Earlier this week I was fortunate to receive a covid-19 vaccine. My elation over being able to protect myself, my unborn child, my family, and my cancer patients was immediately tempered by the news that a treasured patient tested covid-19 positive. Diagnosed with stage four cancer in her 30s, her metastatic disease is kept in remission by continuous administration of pills and IV infusions. Every night I have been kept awake with worry over whether I will be able to keep my promise for her to live to see her daughter’s first communion.

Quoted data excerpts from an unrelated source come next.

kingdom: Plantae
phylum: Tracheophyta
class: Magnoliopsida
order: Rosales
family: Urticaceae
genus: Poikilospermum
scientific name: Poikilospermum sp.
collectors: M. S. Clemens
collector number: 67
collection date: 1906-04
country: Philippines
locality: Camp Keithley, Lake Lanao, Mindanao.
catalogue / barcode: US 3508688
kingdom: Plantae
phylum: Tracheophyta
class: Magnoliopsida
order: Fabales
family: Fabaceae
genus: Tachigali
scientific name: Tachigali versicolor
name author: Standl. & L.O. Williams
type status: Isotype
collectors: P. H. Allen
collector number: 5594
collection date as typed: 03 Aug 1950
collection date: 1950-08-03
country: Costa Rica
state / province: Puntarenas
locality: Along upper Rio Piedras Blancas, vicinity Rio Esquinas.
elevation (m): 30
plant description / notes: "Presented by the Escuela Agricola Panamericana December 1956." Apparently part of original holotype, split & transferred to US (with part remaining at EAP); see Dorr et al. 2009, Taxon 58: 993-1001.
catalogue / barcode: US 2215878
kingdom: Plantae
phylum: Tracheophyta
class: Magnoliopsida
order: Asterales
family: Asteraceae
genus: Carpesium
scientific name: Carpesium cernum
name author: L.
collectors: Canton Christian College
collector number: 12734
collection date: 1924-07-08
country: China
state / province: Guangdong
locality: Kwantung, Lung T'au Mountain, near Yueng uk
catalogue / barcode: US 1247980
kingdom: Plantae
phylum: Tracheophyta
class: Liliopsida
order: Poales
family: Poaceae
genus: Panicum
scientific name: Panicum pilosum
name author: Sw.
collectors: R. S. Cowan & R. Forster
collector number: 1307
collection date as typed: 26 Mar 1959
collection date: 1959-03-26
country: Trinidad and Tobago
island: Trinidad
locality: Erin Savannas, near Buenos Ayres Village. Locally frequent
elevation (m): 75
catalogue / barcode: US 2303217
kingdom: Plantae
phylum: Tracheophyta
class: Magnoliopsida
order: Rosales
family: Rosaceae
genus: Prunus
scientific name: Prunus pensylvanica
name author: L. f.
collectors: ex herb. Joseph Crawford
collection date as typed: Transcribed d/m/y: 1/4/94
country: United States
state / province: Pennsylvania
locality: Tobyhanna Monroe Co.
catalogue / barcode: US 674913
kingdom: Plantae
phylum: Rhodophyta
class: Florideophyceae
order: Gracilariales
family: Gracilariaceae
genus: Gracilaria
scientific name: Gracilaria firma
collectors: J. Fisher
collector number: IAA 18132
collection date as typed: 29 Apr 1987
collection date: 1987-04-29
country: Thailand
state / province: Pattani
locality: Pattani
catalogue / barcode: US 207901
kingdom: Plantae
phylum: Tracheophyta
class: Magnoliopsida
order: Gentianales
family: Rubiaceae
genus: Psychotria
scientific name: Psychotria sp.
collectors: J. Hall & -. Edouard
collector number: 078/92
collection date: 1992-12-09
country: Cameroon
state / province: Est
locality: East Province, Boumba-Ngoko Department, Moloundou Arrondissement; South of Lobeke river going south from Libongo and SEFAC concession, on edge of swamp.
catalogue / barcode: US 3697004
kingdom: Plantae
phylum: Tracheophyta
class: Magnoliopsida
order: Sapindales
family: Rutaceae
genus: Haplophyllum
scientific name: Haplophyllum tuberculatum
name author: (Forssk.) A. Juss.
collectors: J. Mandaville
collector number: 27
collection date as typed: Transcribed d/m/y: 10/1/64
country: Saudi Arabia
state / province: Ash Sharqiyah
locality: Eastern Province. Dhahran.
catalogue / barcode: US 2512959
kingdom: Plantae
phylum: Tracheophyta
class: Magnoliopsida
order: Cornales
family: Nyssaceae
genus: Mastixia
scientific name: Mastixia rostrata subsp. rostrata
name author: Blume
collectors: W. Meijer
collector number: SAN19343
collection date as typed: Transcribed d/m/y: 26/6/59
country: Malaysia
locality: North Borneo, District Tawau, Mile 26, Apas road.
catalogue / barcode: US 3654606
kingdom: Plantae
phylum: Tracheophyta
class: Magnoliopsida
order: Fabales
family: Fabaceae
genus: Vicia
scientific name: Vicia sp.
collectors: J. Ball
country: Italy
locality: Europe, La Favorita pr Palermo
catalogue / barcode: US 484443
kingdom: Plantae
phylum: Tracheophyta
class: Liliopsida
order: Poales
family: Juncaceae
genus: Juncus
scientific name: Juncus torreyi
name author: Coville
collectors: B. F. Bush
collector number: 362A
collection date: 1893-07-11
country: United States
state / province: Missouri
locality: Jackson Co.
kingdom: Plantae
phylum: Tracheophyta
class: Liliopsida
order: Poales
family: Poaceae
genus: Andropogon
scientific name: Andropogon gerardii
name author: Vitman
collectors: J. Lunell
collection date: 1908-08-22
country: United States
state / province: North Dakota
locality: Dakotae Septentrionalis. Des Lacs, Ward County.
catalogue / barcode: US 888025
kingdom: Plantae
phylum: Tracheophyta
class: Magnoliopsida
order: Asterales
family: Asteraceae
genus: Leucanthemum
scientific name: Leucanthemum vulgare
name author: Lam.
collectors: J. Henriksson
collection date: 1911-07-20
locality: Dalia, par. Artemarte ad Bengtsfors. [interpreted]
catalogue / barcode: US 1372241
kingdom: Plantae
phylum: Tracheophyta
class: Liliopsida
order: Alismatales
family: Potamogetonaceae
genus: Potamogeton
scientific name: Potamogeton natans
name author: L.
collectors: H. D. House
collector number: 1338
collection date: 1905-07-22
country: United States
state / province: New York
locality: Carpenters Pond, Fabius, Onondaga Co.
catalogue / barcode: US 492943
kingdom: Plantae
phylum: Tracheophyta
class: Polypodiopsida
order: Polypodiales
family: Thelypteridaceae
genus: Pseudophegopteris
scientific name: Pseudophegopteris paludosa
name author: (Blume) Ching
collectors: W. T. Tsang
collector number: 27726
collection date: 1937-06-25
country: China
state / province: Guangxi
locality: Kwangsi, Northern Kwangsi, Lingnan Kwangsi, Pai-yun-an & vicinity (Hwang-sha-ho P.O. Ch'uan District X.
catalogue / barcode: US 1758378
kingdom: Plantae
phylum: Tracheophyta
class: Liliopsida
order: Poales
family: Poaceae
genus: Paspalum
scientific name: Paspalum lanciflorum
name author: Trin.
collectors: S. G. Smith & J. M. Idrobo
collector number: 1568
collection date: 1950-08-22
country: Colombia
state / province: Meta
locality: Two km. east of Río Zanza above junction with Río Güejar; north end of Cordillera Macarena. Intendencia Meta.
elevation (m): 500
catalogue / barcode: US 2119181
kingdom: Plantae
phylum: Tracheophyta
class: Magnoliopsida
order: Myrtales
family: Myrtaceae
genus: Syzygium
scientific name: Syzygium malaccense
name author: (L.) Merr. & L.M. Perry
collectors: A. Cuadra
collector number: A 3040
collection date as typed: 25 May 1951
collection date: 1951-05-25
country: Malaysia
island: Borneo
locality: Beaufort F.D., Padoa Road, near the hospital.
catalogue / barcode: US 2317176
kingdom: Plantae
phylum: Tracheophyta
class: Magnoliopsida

People with cancer represent a particularly vulnerable population. They must regularly interact in person with clinics and hospitals in order to receive lifesaving surgeries, radiation and chemotherapies. Most are treated with goal of cure, and all experience time pressure; cancer will not wait for a pandemic. Cancer patients have poorer COVID-19 outcomes. Furthermore, cancer disproportionately impacts Black and other underserved populations.
Approximately 15,000 Washingtonians under age 70 are diagnosed with cancer each year. This compares to the more than 550,000 Washingtonians who are already eligible in phase B1. Adding cancer patients will increase phase B1 size by only a few percentage points. However, it could save countless lives.
On behalf of my patients, I thank those who developed the vaccines and those working overtime to implement them. I ask of Gov. Jay Inslee and his team that all adults and adolescents undergoing cancer treatment be urgently prioritized for vaccination.